## Task requirements:
Set out exactly, line by line, the stretch of data below that begins at the line containing "X462142Y534713D02*" and ends at the line containing "X595566Y748303D01*", with both ends kept.

## Entries shown:
......

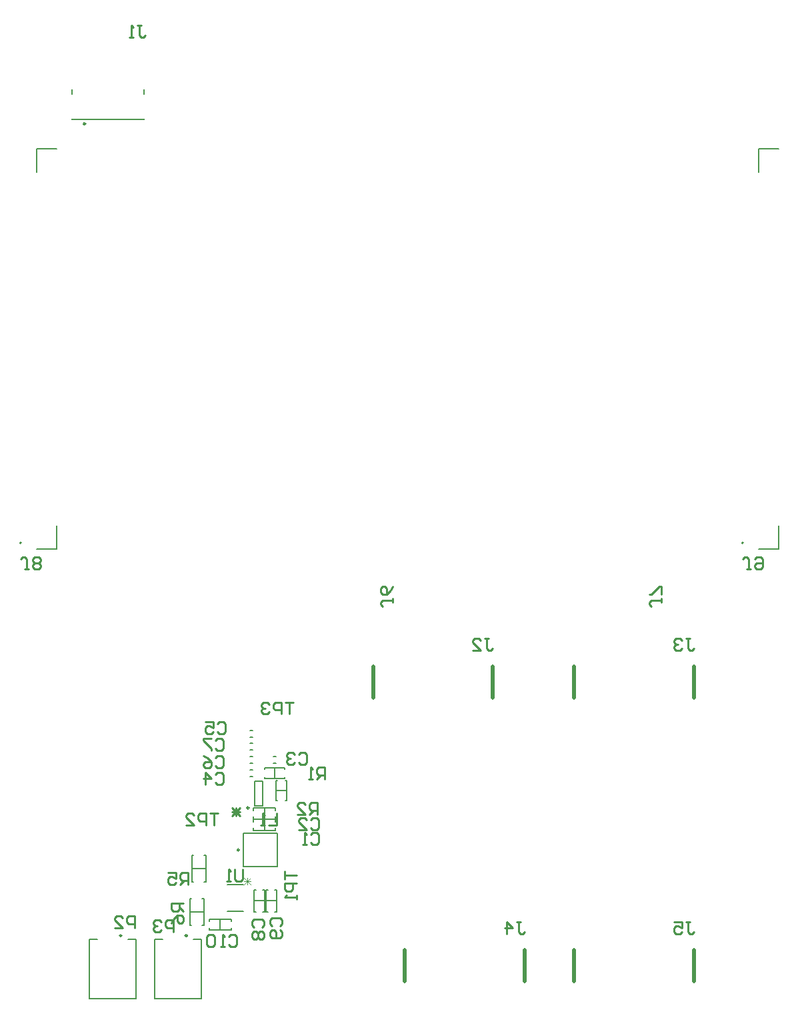
<source format=gbo>
G04*
G04 #@! TF.GenerationSoftware,Altium Limited,Altium Designer,24.1.2 (44)*
G04*
G04 Layer_Color=32896*
%FSLAX44Y44*%
%MOMM*%
G71*
G04*
G04 #@! TF.SameCoordinates,8F2A281D-5683-44EC-B143-A45D5901FF86*
G04*
G04*
G04 #@! TF.FilePolarity,Positive*
G04*
G01*
G75*
%ADD10C,0.1500*%
%ADD11C,0.2000*%
%ADD12C,0.2540*%
%ADD71C,0.2500*%
%ADD72C,0.1524*%
%ADD73C,0.5000*%
%ADD74C,0.0762*%
D10*
X598966Y638708D02*
X612966D01*
X611046Y626008D02*
X612966D01*
Y651408D01*
X611046D02*
X612966D01*
X598966D02*
X600886D01*
X598966Y626008D02*
Y651408D01*
Y626008D02*
X600886D01*
X528386Y461386D02*
Y475386D01*
X514386Y461386D02*
Y464386D01*
Y461386D02*
X542386D01*
Y464386D01*
Y472386D02*
Y475386D01*
X514386D02*
X542386D01*
X514386Y472386D02*
Y475386D01*
X489709Y484515D02*
X507709D01*
X505709Y467515D02*
X507709D01*
Y501515D01*
X505709D02*
X507709D01*
X489709Y467515D02*
X491709D01*
X489709D02*
Y501515D01*
X491709D01*
X584676Y587837D02*
Y601838D01*
X598676Y598838D02*
Y601838D01*
X570676D02*
X598676D01*
X570676Y598838D02*
Y601838D01*
Y587837D02*
Y590838D01*
Y587837D02*
X598676D01*
Y590838D01*
X597547Y512709D02*
X600547D01*
Y484709D02*
Y512709D01*
X597547Y484709D02*
X600547D01*
X586547D02*
X589547D01*
X586547D02*
Y512709D01*
X589547D01*
X586547Y498709D02*
X600547D01*
X582063Y512709D02*
X585063D01*
Y484709D02*
Y512709D01*
X582063Y484709D02*
X585063D01*
X571063D02*
X574063D01*
X571063D02*
Y512709D01*
X574063D01*
X571063Y498709D02*
X585063D01*
X508289Y522354D02*
X510289D01*
Y556354D01*
X508289D02*
X510289D01*
X492289Y522354D02*
X494289D01*
X492289D02*
Y556354D01*
X494289D01*
X492289Y539354D02*
X510289D01*
X610279Y653644D02*
Y655564D01*
X584879Y653644D02*
X610279D01*
X584879D02*
Y655564D01*
Y665724D02*
Y667644D01*
X610279D01*
Y665724D02*
Y667644D01*
X597579Y653644D02*
Y667644D01*
X584676Y602676D02*
Y616676D01*
X598676Y613676D02*
Y616676D01*
X570676D02*
X598676D01*
X570676Y613676D02*
Y616676D01*
Y602676D02*
Y605676D01*
Y602676D02*
X598676D01*
Y605676D01*
D11*
X275957Y952992D02*
G03*
X275957Y952992I-1000J0D01*
G01*
X1192643D02*
G03*
X1192643Y952992I-1000J0D01*
G01*
X340056Y1490066D02*
Y1491216D01*
Y1522716D02*
Y1528516D01*
X431556Y1490066D02*
Y1491216D01*
Y1522716D02*
Y1528516D01*
X340056Y1490066D02*
X431556D01*
X295407Y945392D02*
X320807D01*
Y974892D01*
X295407Y1453392D02*
X320807D01*
X295407Y1423892D02*
Y1453392D01*
X1212093Y1423892D02*
Y1453392D01*
X1237493D01*
Y945392D02*
Y974892D01*
X1212093Y945392D02*
X1237493D01*
X572378Y619160D02*
X582378D01*
X572378Y650160D02*
X582378D01*
X572378Y619160D02*
Y650160D01*
X582378Y619160D02*
Y650160D01*
X566402Y698442D02*
X569402D01*
X566402Y689942D02*
X569402D01*
X558015Y541725D02*
X601015D01*
Y584725D01*
X558015D02*
X601015D01*
X558015Y541725D02*
Y584725D01*
X504661Y374274D02*
Y450274D01*
X494660D02*
X504661D01*
X445661Y374274D02*
X504661D01*
X445658Y374276D02*
Y450276D01*
X445661Y450274D02*
X455660D01*
X421435Y374274D02*
Y450274D01*
X411435D02*
X421435D01*
X362435Y374274D02*
X421435D01*
X362433Y374276D02*
Y450276D01*
X362435Y450274D02*
X372435D01*
X566402Y706716D02*
X569402D01*
X566402Y715216D02*
X569402D01*
X596079Y681668D02*
X599079D01*
X596079Y673168D02*
X599079D01*
X566402D02*
X569402D01*
X566402Y681668D02*
X569402D01*
X566402Y656394D02*
X569402D01*
X566402Y664894D02*
X569402D01*
D12*
X1202311Y919870D02*
X1197232D01*
X1199772D01*
Y932566D01*
X1197232Y935105D01*
X1194693D01*
X1192154Y932566D01*
X1207389D02*
X1209928Y935105D01*
X1215007D01*
X1217546Y932566D01*
Y922409D01*
X1215007Y919870D01*
X1209928D01*
X1207389Y922409D01*
Y924948D01*
X1209928Y927487D01*
X1217546D01*
X285625Y919870D02*
X280546D01*
X283086D01*
Y932566D01*
X280546Y935105D01*
X278007D01*
X275468Y932566D01*
X290703Y922409D02*
X293242Y919870D01*
X298321D01*
X300860Y922409D01*
Y924948D01*
X298321Y927487D01*
X300860Y930026D01*
Y932566D01*
X298321Y935105D01*
X293242D01*
X290703Y932566D01*
Y930026D01*
X293242Y927487D01*
X290703Y924948D01*
Y922409D01*
X293242Y927487D02*
X298321D01*
X747560Y882417D02*
Y877339D01*
Y879878D01*
X734864D01*
X732325Y877339D01*
Y874800D01*
X734864Y872261D01*
X747560Y897653D02*
X745021Y892574D01*
X739943Y887496D01*
X734864D01*
X732325Y890035D01*
Y895113D01*
X734864Y897653D01*
X737403D01*
X739943Y895113D01*
Y887496D01*
X1088860Y882417D02*
Y877339D01*
Y879878D01*
X1076164D01*
X1073625Y877339D01*
Y874800D01*
X1076164Y872261D01*
X1088860Y887496D02*
Y897653D01*
X1086321D01*
X1076164Y887496D01*
X1073625D01*
X556607Y538584D02*
Y525888D01*
X554068Y523349D01*
X548990D01*
X546451Y525888D01*
Y538584D01*
X541372Y523349D02*
X536294D01*
X538833D01*
Y538584D01*
X541372Y536045D01*
X481810Y495921D02*
X466575D01*
Y488303D01*
X469114Y485764D01*
X474193D01*
X476732Y488303D01*
Y495921D01*
Y490842D02*
X481810Y485764D01*
X466575Y470529D02*
X469114Y475607D01*
X474193Y480686D01*
X479271D01*
X481810Y478147D01*
Y473068D01*
X479271Y470529D01*
X476732D01*
X474193Y473068D01*
Y480686D01*
X487534Y519478D02*
Y534713D01*
X479916D01*
X477377Y532174D01*
Y527096D01*
X479916Y524557D01*
X487534D01*
X482455D02*
X477377Y519478D01*
X462142Y534713D02*
X472299D01*
Y527096D01*
X467220Y529635D01*
X464681D01*
X462142Y527096D01*
Y522017D01*
X464681Y519478D01*
X469759D01*
X472299Y522017D01*
X539209Y452819D02*
X541748Y455359D01*
X546826D01*
X549365Y452819D01*
Y442663D01*
X546826Y440123D01*
X541748D01*
X539209Y442663D01*
X534130Y440123D02*
X529052D01*
X531591D01*
Y455359D01*
X534130Y452819D01*
X521434D02*
X518895Y455359D01*
X513817D01*
X511278Y452819D01*
Y442663D01*
X513817Y440123D01*
X518895D01*
X521434Y442663D01*
Y452819D01*
X594275Y466409D02*
X591736Y468948D01*
Y474027D01*
X594275Y476566D01*
X604432D01*
X606971Y474027D01*
Y468948D01*
X604432Y466409D01*
Y461331D02*
X606971Y458792D01*
Y453713D01*
X604432Y451174D01*
X594275D01*
X591736Y453713D01*
Y458792D01*
X594275Y461331D01*
X596814D01*
X599354Y458792D01*
Y451174D01*
X571695Y465119D02*
X569156Y467658D01*
Y472736D01*
X571695Y475276D01*
X581851D01*
X584391Y472736D01*
Y467658D01*
X581851Y465119D01*
X571695Y460041D02*
X569156Y457501D01*
Y452423D01*
X571695Y449884D01*
X574234D01*
X576773Y452423D01*
X579312Y449884D01*
X581851D01*
X584391Y452423D01*
Y457501D01*
X581851Y460041D01*
X579312D01*
X576773Y457501D01*
X574234Y460041D01*
X571695D01*
X576773Y457501D02*
Y452423D01*
X422913Y1609593D02*
X427992D01*
X425452D01*
Y1596897D01*
X427992Y1594358D01*
X430531D01*
X433070Y1596897D01*
X417835Y1594358D02*
X412757D01*
X415296D01*
Y1609593D01*
X417835Y1607054D01*
X620957Y750842D02*
X610801D01*
X615879D01*
Y735607D01*
X605722D02*
Y750842D01*
X598105D01*
X595566Y748303D01*
Y743224D01*
X598105Y740685D01*
X605722D01*
X590487Y748303D02*
X587948Y750842D01*
X582870D01*
X580331Y748303D01*
Y745763D01*
X582870Y743224D01*
X585409D01*
X582870D01*
X580331Y740685D01*
Y738146D01*
X582870Y735607D01*
X587948D01*
X590487Y738146D01*
X525474Y610197D02*
X515317D01*
X520395D01*
Y594962D01*
X510239D02*
Y610197D01*
X502621D01*
X500082Y607658D01*
Y602579D01*
X502621Y600040D01*
X510239D01*
X484847Y594962D02*
X495004D01*
X484847Y605119D01*
Y607658D01*
X487386Y610197D01*
X492464D01*
X495004Y607658D01*
X610446Y536483D02*
Y526326D01*
Y531404D01*
X625681D01*
Y521248D02*
X610446D01*
Y513630D01*
X612985Y511091D01*
X618063D01*
X620602Y513630D01*
Y521248D01*
X625681Y506013D02*
Y500934D01*
Y503474D01*
X610446D01*
X612985Y506013D01*
X651404Y607865D02*
Y623100D01*
X643787D01*
X641248Y620561D01*
Y615483D01*
X643787Y612943D01*
X651404D01*
X646326D02*
X641248Y607865D01*
X626012D02*
X636169D01*
X626012Y618022D01*
Y620561D01*
X628552Y623100D01*
X633630D01*
X636169Y620561D01*
X661123Y653026D02*
Y668261D01*
X653506D01*
X650966Y665722D01*
Y660644D01*
X653506Y658105D01*
X661123D01*
X656045D02*
X650966Y653026D01*
X645888D02*
X640810D01*
X643349D01*
Y668261D01*
X645888Y665722D01*
X468824Y459478D02*
Y474713D01*
X461206D01*
X458667Y472174D01*
Y467096D01*
X461206Y464557D01*
X468824D01*
X453589Y472174D02*
X451050Y474713D01*
X445971D01*
X443432Y472174D01*
Y469635D01*
X445971Y467096D01*
X448511D01*
X445971D01*
X443432Y464557D01*
Y462018D01*
X445971Y459478D01*
X451050D01*
X453589Y462018D01*
X420116Y464566D02*
Y479801D01*
X412499D01*
X409959Y477262D01*
Y472183D01*
X412499Y469644D01*
X420116D01*
X394724Y464566D02*
X404881D01*
X394724Y474723D01*
Y477262D01*
X397263Y479801D01*
X402342D01*
X404881Y477262D01*
X600425Y609676D02*
Y594441D01*
X590269D01*
X585190D02*
X580112D01*
X582651D01*
Y609676D01*
X585190Y607137D01*
X1119635Y471927D02*
X1124714D01*
X1122175D01*
Y459231D01*
X1124714Y456692D01*
X1127253D01*
X1129792Y459231D01*
X1104400Y471927D02*
X1114557D01*
Y464310D01*
X1109479Y466849D01*
X1106939D01*
X1104400Y464310D01*
Y459231D01*
X1106939Y456692D01*
X1112018D01*
X1114557Y459231D01*
X904751Y471927D02*
X909830D01*
X907290D01*
Y459231D01*
X909830Y456692D01*
X912369D01*
X914908Y459231D01*
X892055Y456692D02*
Y471927D01*
X899673Y464310D01*
X889516D01*
X1119635Y832099D02*
X1124714D01*
X1122175D01*
Y819403D01*
X1124714Y816864D01*
X1127253D01*
X1129792Y819403D01*
X1114557Y829560D02*
X1112018Y832099D01*
X1106939D01*
X1104400Y829560D01*
Y827021D01*
X1106939Y824482D01*
X1109479D01*
X1106939D01*
X1104400Y821942D01*
Y819403D01*
X1106939Y816864D01*
X1112018D01*
X1114557Y819403D01*
X864619Y832099D02*
X869698D01*
X867159D01*
Y819403D01*
X869698Y816864D01*
X872237D01*
X874776Y819403D01*
X849384Y816864D02*
X859541D01*
X849384Y827021D01*
Y829560D01*
X851923Y832099D01*
X857002D01*
X859541Y829560D01*
X522699Y702496D02*
X525239Y705035D01*
X530317D01*
X532856Y702496D01*
Y692340D01*
X530317Y689800D01*
X525239D01*
X522699Y692340D01*
X517621Y705035D02*
X507464D01*
Y702496D01*
X517621Y692340D01*
Y689800D01*
X522699Y680561D02*
X525239Y683100D01*
X530317D01*
X532856Y680561D01*
Y670404D01*
X530317Y667865D01*
X525239D01*
X522699Y670404D01*
X507464Y683100D02*
X512543Y680561D01*
X517621Y675482D01*
Y670404D01*
X515082Y667865D01*
X510004D01*
X507464Y670404D01*
Y672943D01*
X510004Y675482D01*
X517621D01*
X524474Y723141D02*
X527013Y725681D01*
X532091D01*
X534630Y723141D01*
Y712985D01*
X532091Y710445D01*
X527013D01*
X524474Y712985D01*
X509239Y725681D02*
X519395D01*
Y718063D01*
X514317Y720602D01*
X511778D01*
X509239Y718063D01*
Y712985D01*
X511778Y710445D01*
X516856D01*
X519395Y712985D01*
X522054Y658625D02*
X524593Y661165D01*
X529672D01*
X532211Y658625D01*
Y648469D01*
X529672Y645929D01*
X524593D01*
X522054Y648469D01*
X509358Y645929D02*
Y661165D01*
X516976Y653547D01*
X506819D01*
X628344Y684432D02*
X630883Y686971D01*
X635962D01*
X638501Y684432D01*
Y674275D01*
X635962Y671736D01*
X630883D01*
X628344Y674275D01*
X623266Y684432D02*
X620727Y686971D01*
X615648D01*
X613109Y684432D01*
Y681893D01*
X615648Y679353D01*
X618188D01*
X615648D01*
X613109Y676814D01*
Y674275D01*
X615648Y671736D01*
X620727D01*
X623266Y674275D01*
X643183Y601206D02*
X645722Y603745D01*
X650801D01*
X653340Y601206D01*
Y591049D01*
X650801Y588510D01*
X645722D01*
X643183Y591049D01*
X627948Y588510D02*
X638105D01*
X627948Y598667D01*
Y601206D01*
X630487Y603745D01*
X635565D01*
X638105Y601206D01*
X643224Y582496D02*
X645764Y585036D01*
X650842D01*
X653381Y582496D01*
Y572340D01*
X650842Y569801D01*
X645764D01*
X643224Y572340D01*
X638146Y569801D02*
X633068D01*
X635607D01*
Y585036D01*
X638146Y582496D01*
X553867Y606533D02*
X543711Y616690D01*
Y606533D02*
X553867Y616690D01*
X548789Y606533D02*
Y616690D01*
X543711Y611612D02*
X553867D01*
D71*
X357306Y1484966D02*
G03*
X357306Y1484966I-1250J0D01*
G01*
X564878Y616660D02*
G03*
X564878Y616660I-1250J0D01*
G01*
X552765Y563225D02*
G03*
X552765Y563225I-1250J0D01*
G01*
X486570Y454553D02*
G03*
X486570Y454553I-1250J0D01*
G01*
X403345D02*
G03*
X403345Y454553I-1250J0D01*
G01*
D72*
X537685Y485816D02*
X558259D01*
X537685Y519344D02*
X558259D01*
D73*
X874917Y756155D02*
Y796155D01*
X722917Y756155D02*
Y796155D01*
X1129917Y756155D02*
Y796155D01*
X977917Y756155D02*
Y796155D01*
X914917Y396155D02*
Y436155D01*
X762917Y396155D02*
Y436155D01*
X1129917Y396155D02*
Y436155D01*
X977917Y396155D02*
Y436155D01*
D74*
X567467Y527384D02*
X559002Y518920D01*
X567467D02*
X559002Y527384D01*
X567467Y523152D02*
X559002D01*
X563234Y518920D02*
Y527384D01*
M02*

</source>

......

## Reply to the exercise:
X462142Y534713D02*
X472299D01*
Y527096D01*
X467220Y529635D01*
X464681D01*
X462142Y527096D01*
Y522017D01*
X464681Y519478D01*
X469759D01*
X472299Y522017D01*
X539209Y452819D02*
X541748Y455359D01*
X546826D01*
X549365Y452819D01*
Y442663D01*
X546826Y440123D01*
X541748D01*
X539209Y442663D01*
X534130Y440123D02*
X529052D01*
X531591D01*
Y455359D01*
X534130Y452819D01*
X521434D02*
X518895Y455359D01*
X513817D01*
X511278Y452819D01*
Y442663D01*
X513817Y440123D01*
X518895D01*
X521434Y442663D01*
Y452819D01*
X594275Y466409D02*
X591736Y468948D01*
Y474027D01*
X594275Y476566D01*
X604432D01*
X606971Y474027D01*
Y468948D01*
X604432Y466409D01*
Y461331D02*
X606971Y458792D01*
Y453713D01*
X604432Y451174D01*
X594275D01*
X591736Y453713D01*
Y458792D01*
X594275Y461331D01*
X596814D01*
X599354Y458792D01*
Y451174D01*
X571695Y465119D02*
X569156Y467658D01*
Y472736D01*
X571695Y475276D01*
X581851D01*
X584391Y472736D01*
Y467658D01*
X581851Y465119D01*
X571695Y460041D02*
X569156Y457501D01*
Y452423D01*
X571695Y449884D01*
X574234D01*
X576773Y452423D01*
X579312Y449884D01*
X581851D01*
X584391Y452423D01*
Y457501D01*
X581851Y460041D01*
X579312D01*
X576773Y457501D01*
X574234Y460041D01*
X571695D01*
X576773Y457501D02*
Y452423D01*
X422913Y1609593D02*
X427992D01*
X425452D01*
Y1596897D01*
X427992Y1594358D01*
X430531D01*
X433070Y1596897D01*
X417835Y1594358D02*
X412757D01*
X415296D01*
Y1609593D01*
X417835Y1607054D01*
X620957Y750842D02*
X610801D01*
X615879D01*
Y735607D01*
X605722D02*
Y750842D01*
X598105D01*
X595566Y748303D01*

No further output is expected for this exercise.